Work to be completed: From the data underneath, reproduce exactly the stretch that begins at the line with "101 658 1633" and ends after the line with "655 214 1321".

Material for this task:
════════════════

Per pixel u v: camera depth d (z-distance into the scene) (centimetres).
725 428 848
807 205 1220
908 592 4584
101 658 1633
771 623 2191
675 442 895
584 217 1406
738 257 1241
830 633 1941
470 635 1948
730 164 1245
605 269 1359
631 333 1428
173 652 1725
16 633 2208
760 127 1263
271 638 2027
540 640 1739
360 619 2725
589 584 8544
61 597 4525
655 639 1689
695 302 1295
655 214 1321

════════════════

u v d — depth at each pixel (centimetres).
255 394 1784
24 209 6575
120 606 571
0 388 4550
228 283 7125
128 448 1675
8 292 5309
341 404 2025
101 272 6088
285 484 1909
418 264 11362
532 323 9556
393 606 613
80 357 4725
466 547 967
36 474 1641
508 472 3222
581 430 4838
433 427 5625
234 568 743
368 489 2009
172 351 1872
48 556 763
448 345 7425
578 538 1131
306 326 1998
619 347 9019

════════════════

Exercise output:
101 658 1633
771 623 2191
675 442 895
584 217 1406
738 257 1241
830 633 1941
470 635 1948
730 164 1245
605 269 1359
631 333 1428
173 652 1725
16 633 2208
760 127 1263
271 638 2027
540 640 1739
360 619 2725
589 584 8544
61 597 4525
655 639 1689
695 302 1295
655 214 1321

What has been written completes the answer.